On the high seas, the German pocket battleship Deutschland captures an American cargo ship City of Flint. The seizure is justified by the Germans because contraband supplies bound for Britain are found on board. A German crew pilots the ship towards Murmansk, a Soviet port. The seizure causes outrage in the United States and exerts some influence on the current debate in Congress over proposed modifications to the Neutrality Act.
In Berlin, German Reichskanzler Adolf Hitler issues Führer-Anweisung N°6, Directive No. 6, of the war, regarding future operations in the west. In it, he states, “Should it become evident in the near future that England and, under her influence, France also, are not disposed to bring the war to an end, I have decided, without further loss of time to go over to the offensive.”

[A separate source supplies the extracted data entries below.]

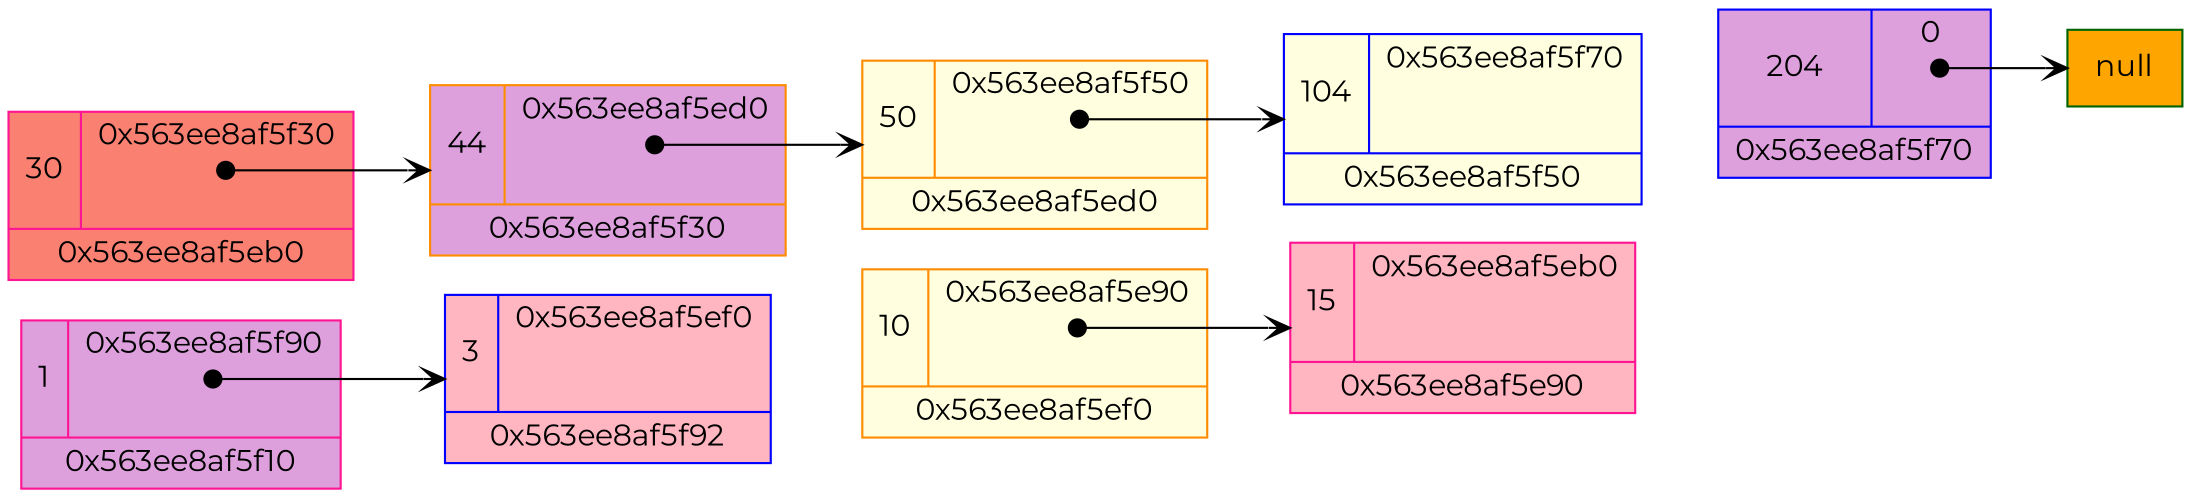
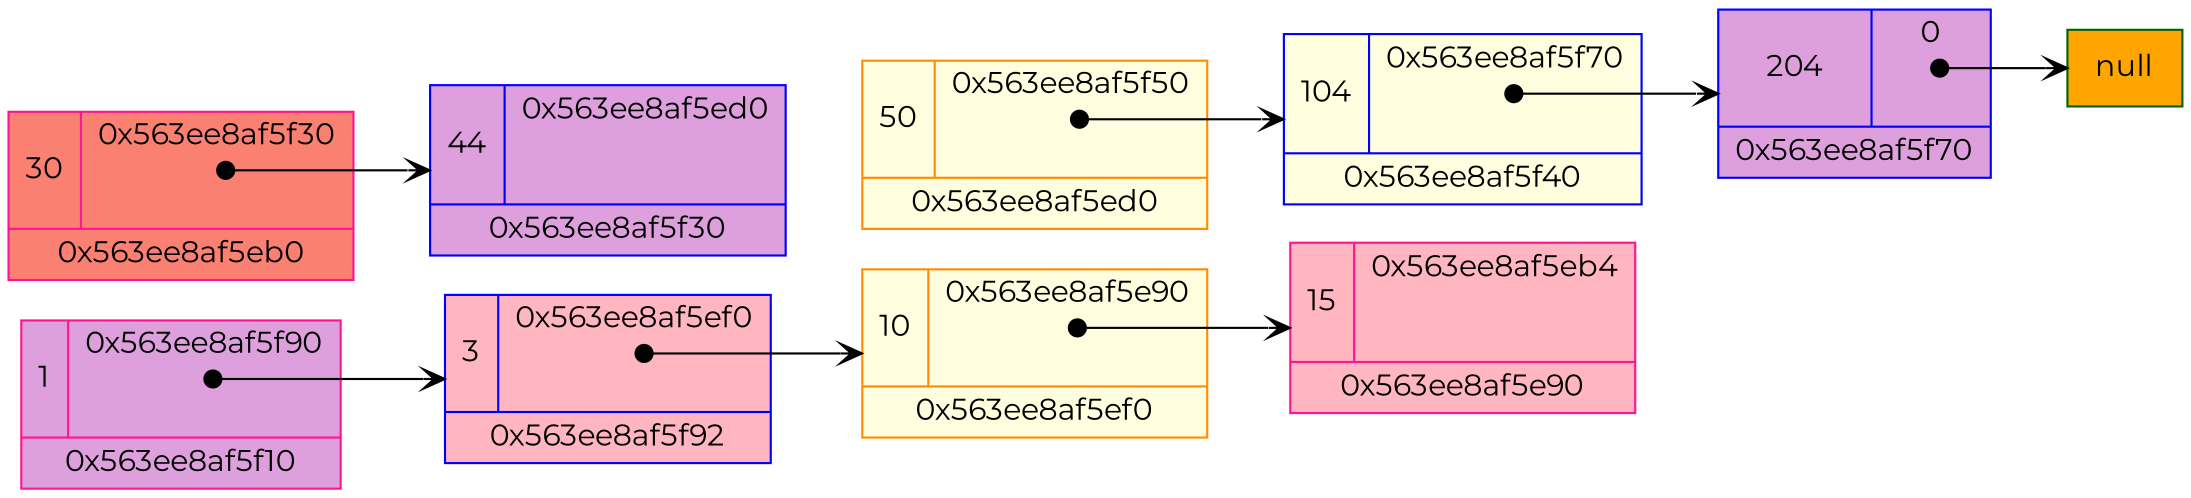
  digraph {
    fontname=Montserrat
    rankdir=LR
    node [color=deeppink fillcolor=plum fontname=Montserrat shape=record style=filled]
    edge [arrowhead=vee arrowtail=dot dir=both fontname=Montserrat tailclip=false tailport="ref:c"]
    n1 [label="{ {<data> 1 } | <ref> 0x563ee8af5f90\n\n\n} | <actual> 0x563ee8af5f10 "]
    n2 [color=blue fillcolor=lightpink label="{ {<data> 3 } | <ref> 0x563ee8af5ef0\n\n\n} | <actual> 0x563ee8af5f92 "]
    n3 [color=darkorange fillcolor=lightyellow label="{ {<data> 10 } | <ref> 0x563ee8af5e90\n\n\n} | <actual> 0x563ee8af5ef0 "]
-   n4 [fillcolor=lightpink label="{ {<data> 15 } | <ref> 0x563ee8af5eb0\n\n\n} | <actual> 0x563ee8af5e90 "]
+   n4 [fillcolor=lightpink label="{ {<data> 15 } | <ref> 0x563ee8af5eb4\n\n\n} | <actual> 0x563ee8af5e90 "]
    n5 [fillcolor=salmon label="{ {<data> 30 } | <ref> 0x563ee8af5f30\n\n\n} | <actual> 0x563ee8af5eb0 "]
-   n6 [color=darkorange label="{ {<data> 44 } | <ref> 0x563ee8af5ed0\n\n\n} | <actual> 0x563ee8af5f30 "]
+   n6 [color=blue label="{ {<data> 44 } | <ref> 0x563ee8af5ed0\n\n\n} | <actual> 0x563ee8af5f30 "]
    n7 [color=darkorange fillcolor=lightyellow label="{ {<data> 50 } | <ref> 0x563ee8af5f50\n\n\n} | <actual> 0x563ee8af5ed0 "]
-   n8 [color=blue fillcolor=lightyellow label="{ {<data> 104 } | <ref> 0x563ee8af5f70\n\n\n} | <actual> 0x563ee8af5f50 "]
+   n8 [color=blue fillcolor=lightyellow label="{ {<data> 104 } | <ref> 0x563ee8af5f70\n\n\n} | <actual> 0x563ee8af5f40 "]
    n9 [color=blue label="{ {<data> 204 } | <ref> 0\n\n\n} | <actual> 0x563ee8af5f70 "]
    null [color=darkgreen fillcolor=orange shape=box]
    n1 -> n2
+   n2 -> n3
    n3 -> n4
    n5 -> n6
-   n6 -> n7
    n7 -> n8
+   n8 -> n9
    n9 -> null
  }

The offensive, he writes will repeat somewhat the famous Schlieffen Plan, used by the German Army at the outset of World War I. The Wehrmacht will sweep across Belgium, Holland, and Luxembourg to the English Channel; the strategy, as always, is designed to envelop strong sections of French and British allied armies as they move north to help the Low Countries. The invasion will provide a buffer of land for the critical industrial region of the Ruhr, as well as provide forward air bases for an air war against Britain. There is no initial mention of plans for actually defeating and conquering France. This plan will be, however, revised many times prior to the actual invasion.
Directive 6 is seen as a further strike by Hitler against the traditional autonomy of the Germany army, since he has not consulted with the high command on where and how the attack should be prosecuted.
Hitler bases the plan on the reality that Germany’s military strength, after being expended so much in Poland, will still have to be built up for several more years, therefore only limited objectives can be entertained; mainly objectives which improve Germany’s ability to survive a long, protracted war in the West.
Hitler assumes that the attack can begin within at most a few weeks, but even as he issues it, he is informed by the army that the true state of the Wehrmacht is worse than thought. For instance, motorized units must recover for an estimated three months and ammunition stocks are largely depleted. The directive remains in effect, but the actual orders for its execution will be postponed repeatedly.